According to relevant research by research firm Preqin among 61 funds that invest in real estate, it emerged that they raised a total of just $18.2 billion between July and September. This is a 71% drop compared to the previous quarter when 117 funds raised $63.4 billion. As the real estate market research firm points out, this is the lowest level of funds raised in the entire period since they began central banks to constantly increase the cost of borrowing.

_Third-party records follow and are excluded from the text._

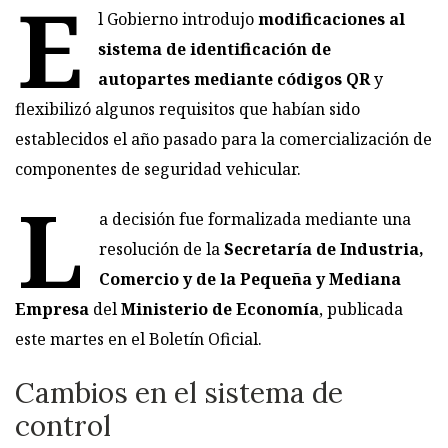
E
l Gobierno introdujo
modificaciones al
sistema de identificación de
autopartes mediante códigos QR
y
flexibilizó algunos requisitos que habían sido
establecidos el año pasado para la comercialización de
componentes de seguridad vehicular.
L
a decisión fue formalizada mediante una
resolución de la
Secretaría de Industria,
Comercio y de la Pequeña y Mediana
Empresa
del
Ministerio de Economía
, publicada
este martes en el Boletín Oficial.
Cambios en el sistema de
control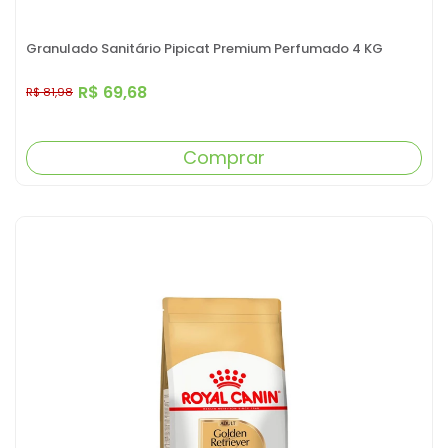
Granulado Sanitário Pipicat Premium Perfumado 4 KG
R$ 69,68
R$ 81,98
Comprar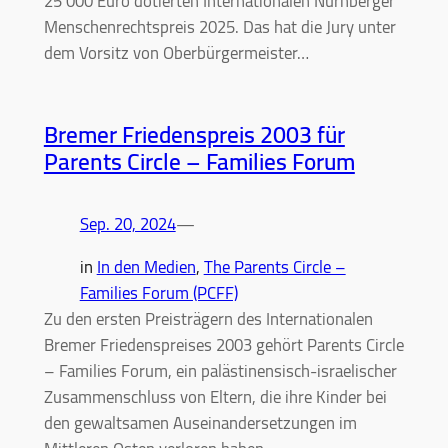
25 000 Euro dotierten Internationalen Nürnberger
Menschenrechtspreis 2025. Das hat die Jury unter
dem Vorsitz von Oberbürgermeister…
Bremer Friedenspreis 2003 für
Parents Circle – Families Forum
Sep. 20, 2024
—
in
In den Medien
, 
The Parents Circle –
Families Forum (PCFF)
Zu den ersten Preisträgern des Internationalen
Bremer Friedenspreises 2003 gehört Parents Circle
– Families Forum, ein palästinensisch-israelischer
Zusammenschluss von Eltern, die ihre Kinder bei
den gewaltsamen Auseinandersetzungen im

All real estate markets are in turmoil and crisis as everything becomes difficult when the cost of borrowing rises. In the meantime, the situation is extremely negative as the values of some property classes have fallen, reducing the returns that investors can look forward to. The problem is most acute in the category of office buildings, which has received the biggest blow and is experiencing a spectacular drop in demand due to the shift of businesses to telecommuting. As Henry Lam, vice president of research at Preqin, points out, “investment opportunities that can provide a stable income stream and a clear investment exit are now very rare.” He points out that “market players tend to take a wait-and-see attitude until the picture becomes clearer about where interest rates are headed in the near future.”
In particular, the investments that are placed in North America took the lion’s share of the funds raised by the industry in Q3. Their percentage was, however, reduced to 70% from 81% in the previous quarter, according to Preqin’s report.

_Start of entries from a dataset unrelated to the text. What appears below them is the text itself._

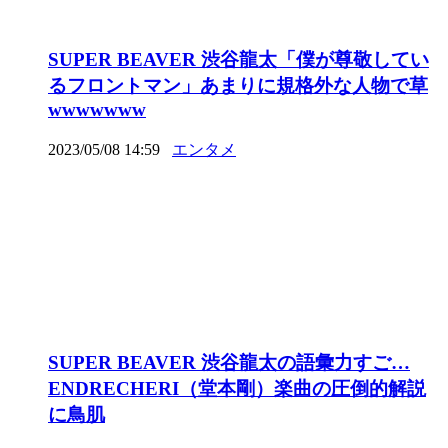
SUPER BEAVER 渋谷龍太「僕が尊敬してい
るフロントマン」あまりに規格外な人物で草
wwwwwww
2023/05/08 14:59
エンタメ
SUPER BEAVER 渋谷龍太の語彙力すご…
ENDRECHERI（堂本剛）楽曲の圧倒的解説
に鳥肌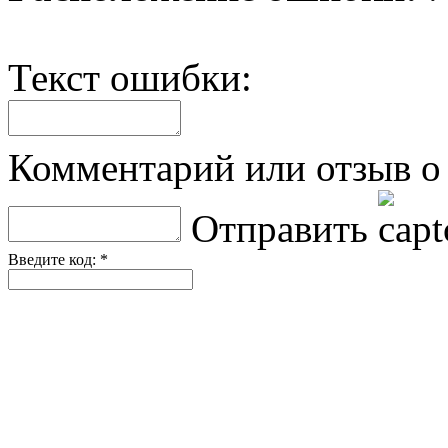
Текст ошибки:
Комментарий или отзыв о 
Отправить
Введите код: *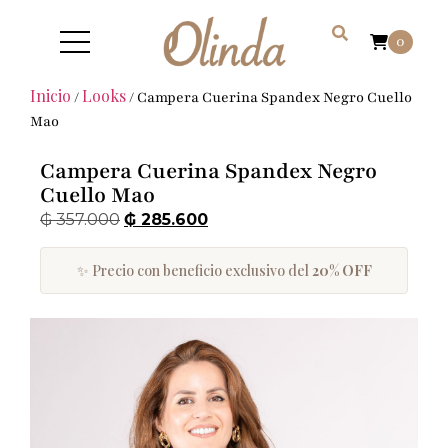
0
Inicio
Looks
/
/ Campera Cuerina Spandex Negro Cuello
Mao
Campera Cuerina Spandex Negro
Cuello Mao
₲
357.000
₲
285.600
✨ Precio con beneficio exclusivo del
20% OFF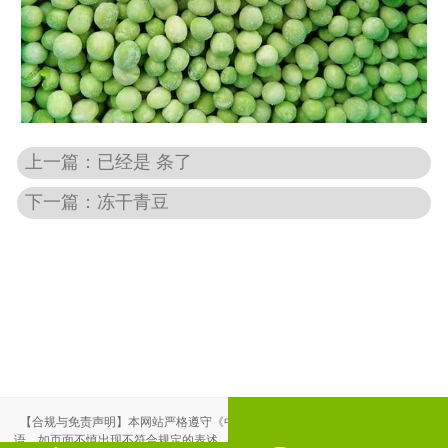
上一篇：已经是 条了
下一篇：
冻干青豆
【合规与免责声明】本网站严格遵守《中华人民共和国广告法》，尽力规范用
语。如页面不慎出现不符合规定的表述，敬请联系我们，将立即更正；相关内容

Between July and September, they raised just $18.2 billion, compared to $63.4 billion in the previous quarter.
He noted, on the contrary, an increase in the share of the wider region Asia – Pacific which reached 24% of the total, while as Preqin points out, Japan is now particularly attractive for investors as it continues to keep borrowing costs at extremely low levels.
As for the investment companies that focus their interest on the European real estate markets as well as the markets in the rest of the world, they attracted only 6% of the total funds in the 3rd quarter of 2023.
The said research company estimates that the uncertainty about how interest rates will be shaped will continue to be a major negative factor in terms of raising funds for investments in the real estate market and for real estate transactions. In the meantime, investors will continue to look for property classes or real estate markets that promise safer returns.